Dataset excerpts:

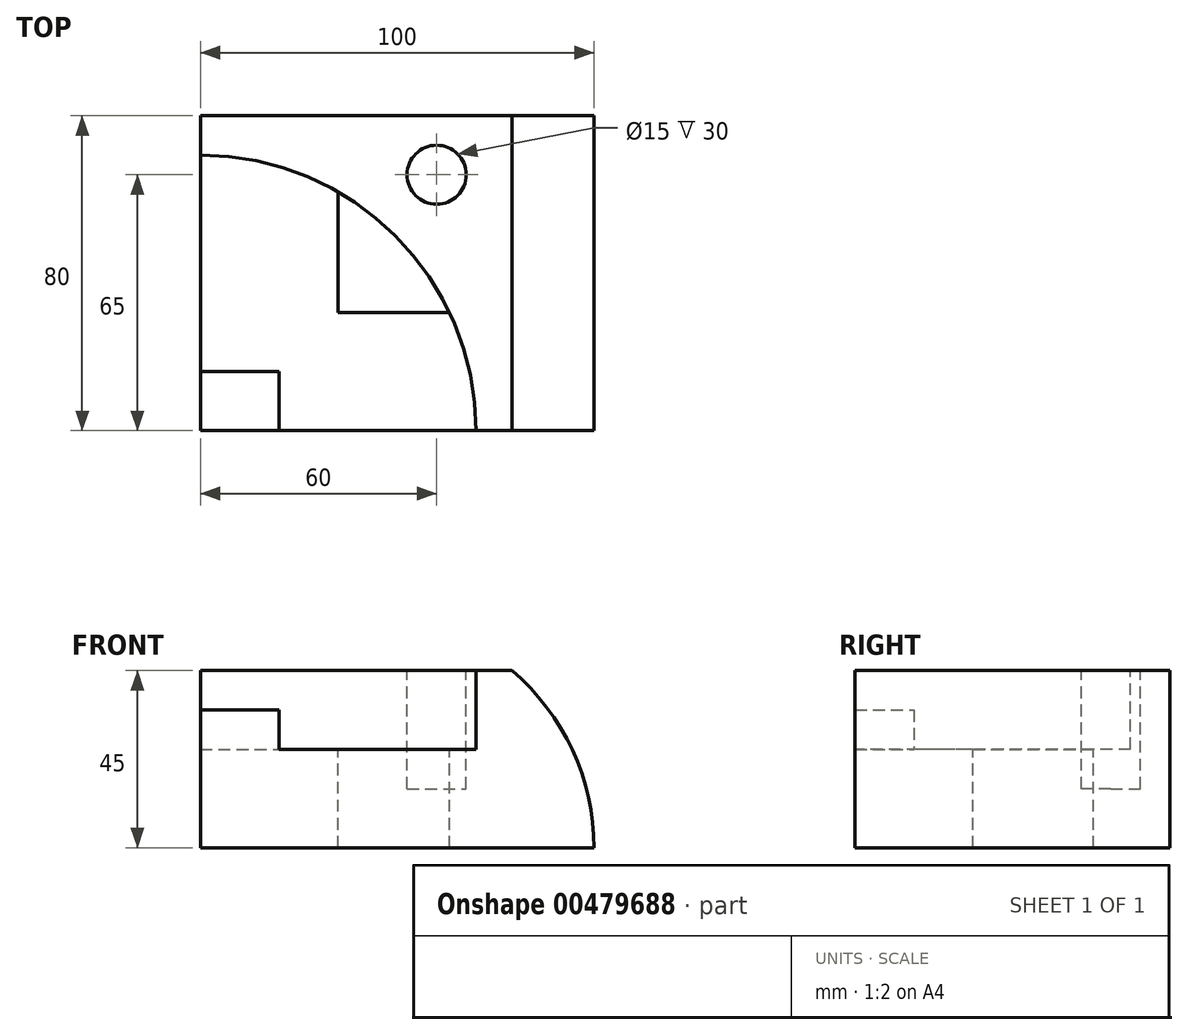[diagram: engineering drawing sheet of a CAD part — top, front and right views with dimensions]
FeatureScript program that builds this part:
annotation { "Feature Type Name" : "Feature", "Feature Type Description" : "" }
export const myFeature = defineFeature(function(context is Context, id is Id, definition is map)
    precondition{}
    {
        {
            var Q0;
            Q0=qCreatedBy(makeId("Top.planeOp"),FACE);
            var sketch = newSketch(context, id + "F0", { "sketchPlane" : qUnion([Q0])});
            skLineSegment(sketch, "E0.bottom", {"start": v(0, 0) * mm, "end": v(100, 0) * mm});
            skLineSegment(sketch, "E0.top", {"start": v(0, 80) * mm, "end": v(100, 80) * mm});
            skLineSegment(sketch, "E0.left", {"start": v(0, 0) * mm, "end": v(0, 80) * mm});
            skLineSegment(sketch, "E0.right", {"start": v(100, 0) * mm, "end": v(100, 80) * mm});
            skSolve(sketch);
        }
        {
            var Q0;
            Q0=qSketchRegion(id+"F0",true);
            extrude(context, id + "F1", {"entities" : qUnion([Q0]), "depth" : 45 * mm});
        }
        {
            var Q0;
            Q0=makeQuery(id+"F1.opExtrude","CAP_FACE",FACE,{"disambiguationData":[OSD([sQuery(id+"F0.wireOp",EDGE,"E0.bottom"),sQuery(id+"F0.wireOp",EDGE,"E0.top"),sQuery(id+"F0.wireOp",EDGE,"E0.left"),sQuery(id+"F0.wireOp",EDGE,"E0.right")])],"isStart":true});
            cPlane(context, id + "F2", {"entities" : qUnion([Q0]), "cplaneType" : CPlaneType.OFFSET, "offset" : 25 * mm, "oppositeDirection" : true, "width" : 150 * mm, "height" : 150 * mm});
        }
        {
            var Q0;
            Q0=qCreatedBy(id+"F2.planeOp",FACE);
            cPlane(context, id + "F3", {"entities" : qUnion([Q0]), "cplaneType" : CPlaneType.OFFSET, "offset" : 10 * mm, "oppositeDirection" : true, "width" : 150 * mm, "height" : 150 * mm});
        }
        {
            var Q0;
            Q0=makeQuery(id+"F1.opExtrude","CAP_FACE",FACE,{"disambiguationData":[OSD([sQuery(id+"F0.wireOp",EDGE,"E0.bottom"),sQuery(id+"F0.wireOp",EDGE,"E0.top"),sQuery(id+"F0.wireOp",EDGE,"E0.left"),sQuery(id+"F0.wireOp",EDGE,"E0.right")])],"isStart":true});
            cPlane(context, id + "F4", {"entities" : qUnion([Q0]), "cplaneType" : CPlaneType.OFFSET, "offset" : 15 * mm, "oppositeDirection" : true, "width" : 150 * mm, "height" : 150 * mm});
        }
        {
            var Q0;
            Q0=makeQuery(id+"F1.opExtrude","CAP_FACE",FACE,{"disambiguationData":[OSD([sQuery(id+"F0.wireOp",EDGE,"E0.bottom"),sQuery(id+"F0.wireOp",EDGE,"E0.top"),sQuery(id+"F0.wireOp",EDGE,"E0.left"),sQuery(id+"F0.wireOp",EDGE,"E0.right")])],"isStart":false});
            var sketch = newSketch(context, id + "F5", { "sketchPlane" : qUnion([Q0])});
            skCircle(sketch, "E1", {"center": v(60, 65) * mm, "radius": 7.5 * mm});
            skSolve(sketch);
        }
        {
            var Q0;
            Q0=qSketchRegion(id+"F5",true);
            var Q1;
            Q1=qCreatedBy(id+"F4.planeOp",FACE);
            extrude(context, id + "F6", {"entities" : qUnion([Q0]), "operationType" : NewBodyOperationType.REMOVE, "endBound" : BoundingType.UP_TO_SURFACE, "oppositeDirection" : true, "endBoundEntityFace" : qUnion([Q1]), "depth" : 25 * mm});
        }
        {
            var Q0;
            Q0=makeQuery(id+"F1.opExtrude","SWEPT_FACE",FACE,{"disambiguationData":[OSD([sQuery(id+"F0.wireOp",EDGE,"E0.bottom")])]});
            var sketch = newSketch(context, id + "F7", { "sketchPlane" : qUnion([Q0])});
            skCircle(sketch, "E2", {"center": v(41.1, 0) * mm, "radius": 58.9 * mm});
            skSolve(sketch);
        }
        {
            var Q0;
            {var subQ1=sQuery(id+"F0.wireOp",EDGE,"E0.bottom");var subQ2=makeQuery(id+"F1.opExtrude","SWEPT_EDGE",EDGE,{"disambiguationData":[OSD([subQ1,sQuery(id+"F0.wireOp",EDGE,"E0.right")])]});Q0=makeQuery(id+"F7.imprint","IMPRINT",FACE,{"disambiguationData":[TD([[makeQuery(id+"F7.imprint","IMPRINT",EDGE,{"derivedFrom":subQ2}),-1.0]])]});}
            extrude(context, id + "F8", {"entities" : qUnion([Q0]), "operationType" : NewBodyOperationType.REMOVE, "endBound" : BoundingType.THROUGH_ALL, "oppositeDirection" : true, "depth" : 25 * mm});
        }
        {
            var Q0;
            Q0=makeQuery(id+"F1.opExtrude","CAP_FACE",FACE,{"disambiguationData":[OSD([sQuery(id+"F0.wireOp",EDGE,"E0.bottom"),sQuery(id+"F0.wireOp",EDGE,"E0.top"),sQuery(id+"F0.wireOp",EDGE,"E0.left"),sQuery(id+"F0.wireOp",EDGE,"E0.right")])],"isStart":false});
            var sketch = newSketch(context, id + "F9", { "sketchPlane" : qUnion([Q0])});
            skCircle(sketch, "E3", {"center": v(0, 0) * mm, "radius": 70 * mm});
            skSolve(sketch);
        }
        {
            var Q0;
            Q0=qSketchRegion(id+"F9",true);
            var Q1;
            Q1=qCreatedBy(id+"F2.planeOp",FACE);
            extrude(context, id + "F10", {"entities" : qUnion([Q0]), "operationType" : NewBodyOperationType.REMOVE, "endBound" : BoundingType.UP_TO_SURFACE, "oppositeDirection" : true, "endBoundEntityFace" : qUnion([Q1]), "depth" : 25 * mm});
        }
        {
            var Q0;
            Q0=makeQuery(id+"F10.boolean.opBoolean","COPY",FACE,{"derivedFrom":makeQuery(id+"F10.opExtrude","CAP_FACE",FACE,{"disambiguationData":[OSD([sQuery(id+"F9.wireOp",EDGE,"E3")])],"isStart":false})});
            var sketch = newSketch(context, id + "F11", { "sketchPlane" : qUnion([Q0])});
            skLineSegment(sketch, "E4.bottom", {"start": v(0, 0) * mm, "end": v(20, 0) * mm});
            skLineSegment(sketch, "E4.top", {"start": v(0, 15) * mm, "end": v(20, 15) * mm});
            skLineSegment(sketch, "E4.left", {"start": v(0, 0) * mm, "end": v(0, 15) * mm});
            skLineSegment(sketch, "E4.right", {"start": v(20, 0) * mm, "end": v(20, 15) * mm});
            skSolve(sketch);
        }
        {
            var Q0;
            Q0=qSketchRegion(id+"F11",true);
            var Q1;
            Q1=qCreatedBy(id+"F3.planeOp",FACE);
            extrude(context, id + "F12", {"entities" : qUnion([Q0]), "operationType" : NewBodyOperationType.ADD, "endBound" : BoundingType.UP_TO_SURFACE, "endBoundEntityFace" : qUnion([Q1]), "depth" : 25 * mm});
        }
        {
            var Q0;
            Q0=makeQuery(id+"F10.boolean.opBoolean","COPY",FACE,{"derivedFrom":makeQuery(id+"F10.opExtrude","CAP_FACE",FACE,{"disambiguationData":[OSD([sQuery(id+"F9.wireOp",EDGE,"E3")])],"isStart":false})});
            var sketch = newSketch(context, id + "F13", { "sketchPlane" : qUnion([Q0])});
            skLineSegment(sketch, "E5", {"start": v(63.25, 30) * mm, "end": v(35, 30) * mm});
            skLineSegment(sketch, "E6", {"start": v(35, 30) * mm, "end": v(35, 60.62) * mm});
            skSolve(sketch);
        }
        {
            var Q0;
            Q0=qSketchRegion(id+"F13",true);
            var Q1;
            {var subQ0=sQuery(id+"F13.wireOp",EDGE,"E5");Q1=makeQuery(id+"F13.imprint","IMPRINT",FACE,{"disambiguationData":[TD([[makeQuery(id+"F13.imprint","IMPRINT",EDGE,{"derivedFrom":subQ0}),-1.0]])]});}
            extrude(context, id + "F14", {"entities" : qUnion([Q0, Q1]), "operationType" : NewBodyOperationType.REMOVE, "endBound" : BoundingType.THROUGH_ALL, "oppositeDirection" : true, "depth" : 25 * mm});
        }
    });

**WHAT YOU ARE ASKED TO DO:** Find every line in the records above that contains the string "radius", matching case exactly, and copy each of those lines.

**OUTPUT FOR THIS TASK:**
            skCircle(sketch, "E1", {"center": v(60, 65) * mm, "radius": 7.5 * mm});
            skCircle(sketch, "E2", {"center": v(41.1, 0) * mm, "radius": 58.9 * mm});
            skCircle(sketch, "E3", {"center": v(0, 0) * mm, "radius": 70 * mm});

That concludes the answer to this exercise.